Baobab Research Projects:
2.1 Baobab Pollination biology project: The pollination of baobab flowers is a poorly studied. Although baobab flowers are known to be bat pollinated in many parts of Africa, but in other areas hawkmoths are known to be the primary pollinators. It is very important to understand what pollinates baobab flowers and what may be influencing their movements and survival as any change in the pollinator behaviour will have implications for the survival of the species into the future. Baobab pollination research is co-ordinated by the Baobab Foundation works in collaboration with the University of the Witwatersrand, University of Wisconsin-Madison, Texas Tech University and the University of Venda.
2.2 Baobab Population ecology project: The Baobab Foundation conducts and supports long-term research into the structure of baobab populations around Africa. The focal research being at Musina Nature Reserve where now 30 years of data has been collected in ongoing monitoring. The data indicates changes in recruitment, mortality, size-class structure and density of baobabs in an elephant-free area.
2.3 Long-term growth research project: Research into the growth of baobabs was started in 1913 on Skelmwater, a research plot in the Limpopo province. The Baobab Foundation, working with other baobab researchers and visiting researchers, continue annual monitoring of the site.
2.4 Long-term fruit production monitoring project: Data on annual fruit production of a population of baobabs in northern Vhembe District was started in 2006. The Baobab Foundation engages with communities living in the area to collect the data and share information on fluctuations in fruit production. Long-term data will indicate regional, annual and between tree variation of fruit production.

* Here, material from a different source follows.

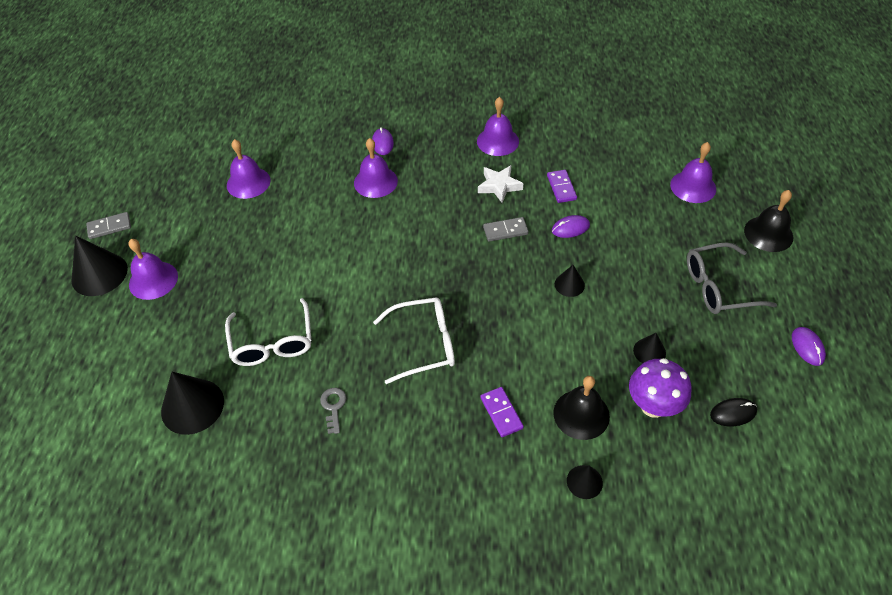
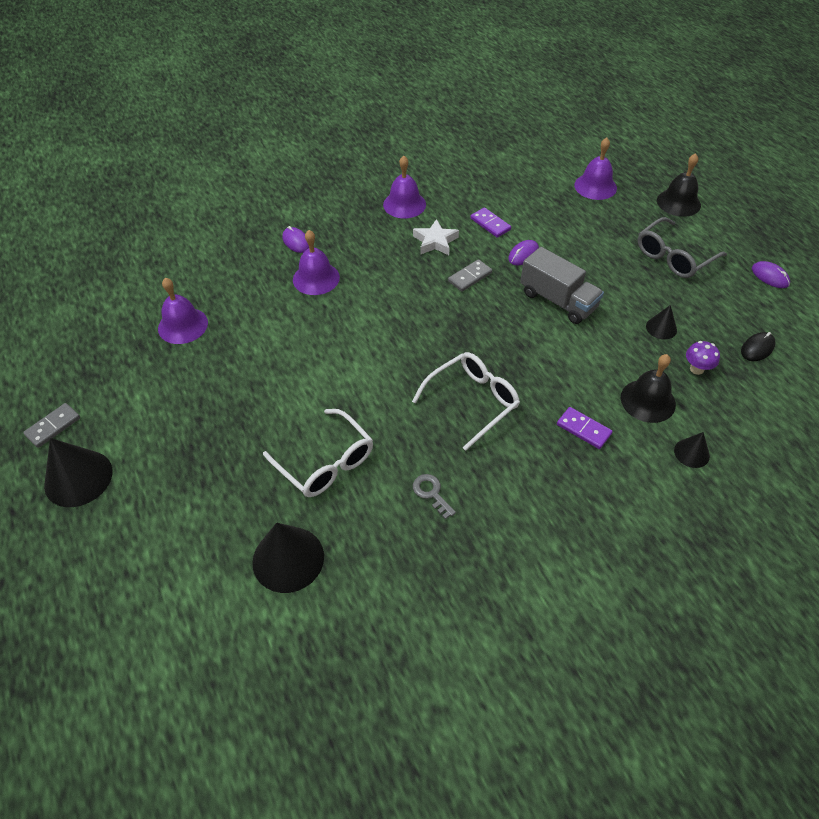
camera: 30 degrees left, 0 degrees up
purple bell [128,239,178,300] -> none
black cone [555,265,585,297] -> grey truck [520,247,604,324]
purple mushroom [629,358,691,418] -> purple mushroom [686,341,720,375], size x0.57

3. Environmental Education
There is a huge amount of knowledge available on baobabs, but this information is inaccessible to the general public as it is mostly found in academic papers and articles. Furthermore, much of the information available on the internet is inaccurate. Thus, the Baobab Foundation has produced a well written, factual and easy to read information booklet that describes the ecology, distribution, taxonomy, uses, conservation importance and spiritual significance of baobabs. The booklet is given to the Baobab Guardians as part of their training as well as distributed local schools and conservation and tourism organisations and community leaders.
To create a wider awareness of the conservation of baobab trees, local Primary and Secondary schools are visited and Conservation Awareness events are arranged for the community, local traditional leadership and government officials.
4. Pre-School Support Programme
Women in rural villages are busy, on a daily basis, with tasks such as growing crops, trading in small goods, wild-harvesting foods and collecting firewood and water. Often, their work takes them away from the village and it’s not always practical or safe to keep their very young children with them. It therefore becomes the task of one or two other village women to care for young children and so informal pre-schools are set up.
These very small children require good food, a warm, clean and cosy place to nap, toys and safe play areas – but the reality is many of these pre-schools are little more than hard concrete floors surrounded by dusty unfenced grounds and at best, an old car tyre to play with.
In addition, the women who are the carers do not have a background in early childhood development and therefore the young children are not properly prepared by the time they get to school-going age.
The Pre-school Programme identifies under-resourced pre-schools in the areas where baobab harvesters live. The support that is given to the pre-schools is determined by their individual needs.